One of the most relevant statues, in my view, has to do with the conspiracy to the Defraud the United States. Federal statute 18 U.S.C. § 371 says:
If two or more persons conspire either to commit any offense against the United States, or to defraud the United States, or any agency thereof in any manner or for any purpose, and one or more of such persons do any act to effect the object of the conspiracy, each shall be fined under this title or imprisoned not more than five years, or both.
Thus, I think Donald Trump and his administration is vulnerable under this statue. I’m not alone in this estimation. Mueller’s team has already indicted 13 Russians on the basis of this statue. Kathleen Clark, a law professor at Washington University Law, said:
U.S. election law prohibits foreigners from providing assistance to U.S. political campaigns, and prohibits anyone from soliciting such foreign assistance. It is through the lens of that law that I have followed the developments of the past few days about the June 9, 2016, meeting between Donald Trump Jr. and Russian lawyer Natalia Veselnitskaya.
If the emails leading up to the meeting that Trump Jr. released Tuesday morning are genuine, they are damning. In the first email, a business associate wrote Trump Jr. and indicated that a Russian government official “offered to provide the Trump campaign with some official documents and information that would incriminate Hillary [Clinton] … and would be very useful to your father.” This email was offering assistance that would violate U.S. law. But rather than rebuff the offer, Trump Jr. expressed enthusiasm for it, and even suggested when the information should be disclosed to the public: “Seems we have some time and if it is what you say I love it especially later in the summer.” Trump Jr. may be counting on his father—and the presidential pardon power—to excuse him from criminal liability for what he disclosed Tuesday morning.
Donald Trump may be liable if he knew about this action. George Washington University Law School Lecturer in Law, Randall D. Eliason wrote:
Suppose Trump campaign officials got involved with Russian hackers only after the hacking was already completed, and worked with them on things like timing the release of certain emails. Conspiracy to violate the CFAA might not be a viable charge, because you can’t conspire to commit a crime that is already completed.

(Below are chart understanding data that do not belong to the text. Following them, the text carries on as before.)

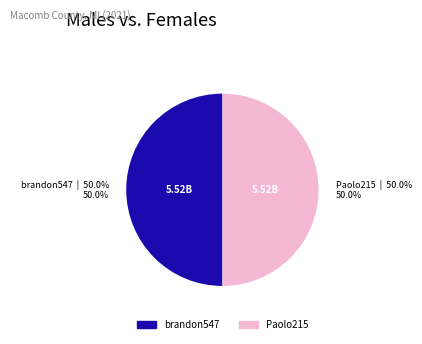

To the nearest percent, what is the combined percentage of Paolo215 and brandon547?

100%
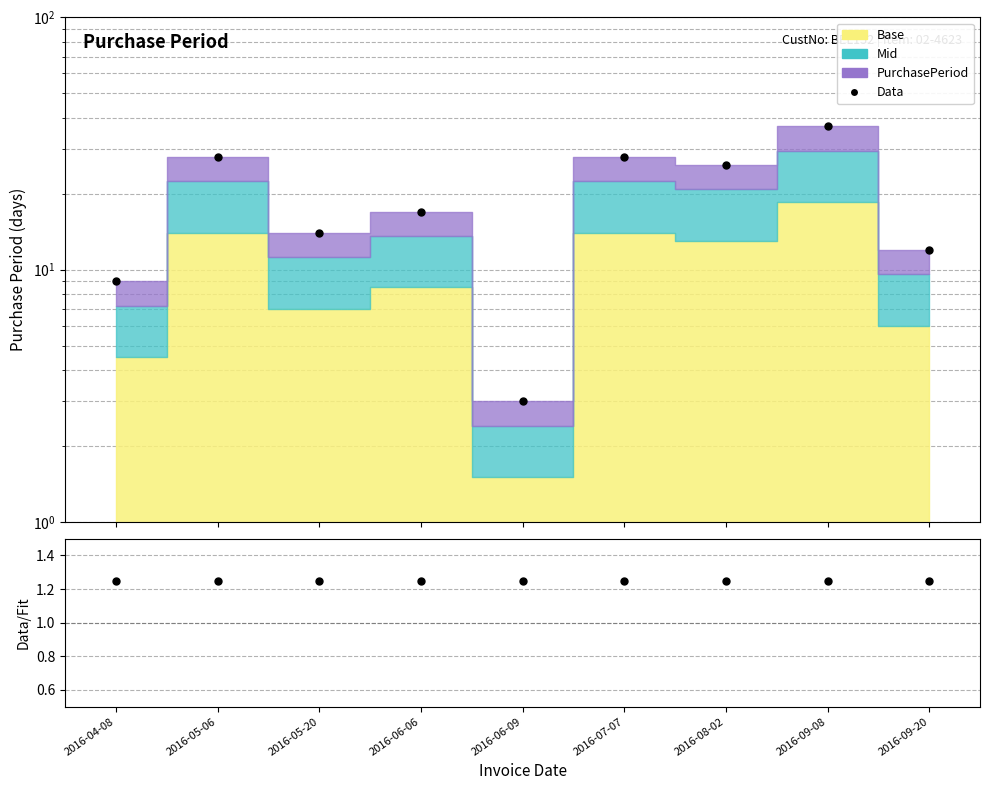

How many distinct data groups are displayed?

2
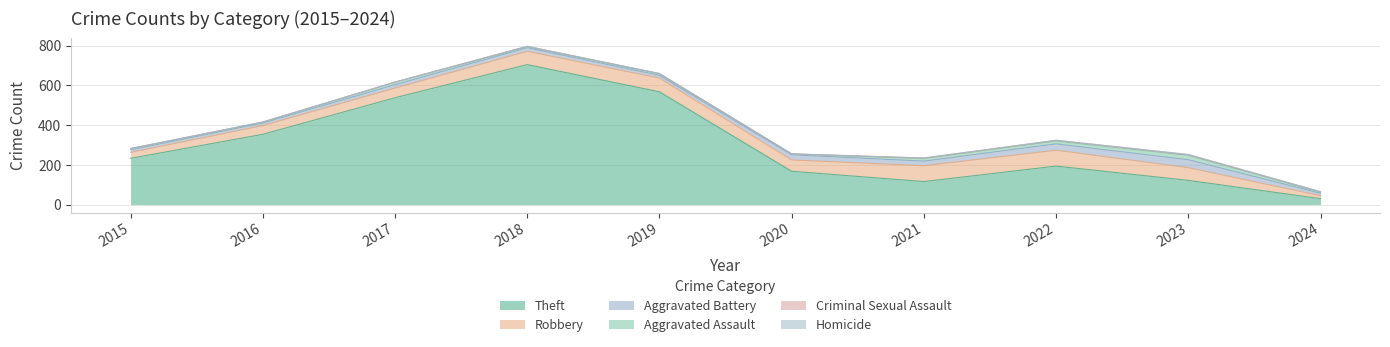

What is the value of the Aggravated Assault point at the 4th from the left?

5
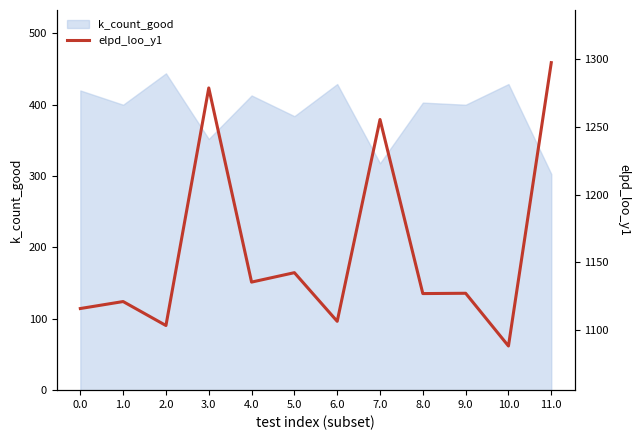

Reading right to left, list all the values displayed in this chart.

1297.5	1088.0	1127.0	1126.8	1255.5	1106.3	1142.3	1135.3	1278.8	1103.2	1120.9	1115.7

At that point a couple of other options would come into play. Accessory after the Fact, 18 U.S.C. § 3, punishes anyone who knows a crime against the U.S. has been committed and then “receives, relieves, comforts or assists the offender in order to hinder or prevent his apprehension, trial or punishment.” Anyone who worked with Russian hackers to help them conceal their activities and avoid detection or apprehension could be considered an accessory.
A related charge, Misprision of a Felony, 18 U.S.C. § 4, punishes anyone who has actual knowledge of a felony that has been committed against the U.S. and “does not as soon as possible make known the same to some judge or other person in civil or military authority.” Again, if Trump campaign officials got involved with Russian hackers after the hacking was completed and cooperated with them rather than reporting the hacking, misprision would be a potential charge.
The investigation is not a witch hunt, Trump protestations aside.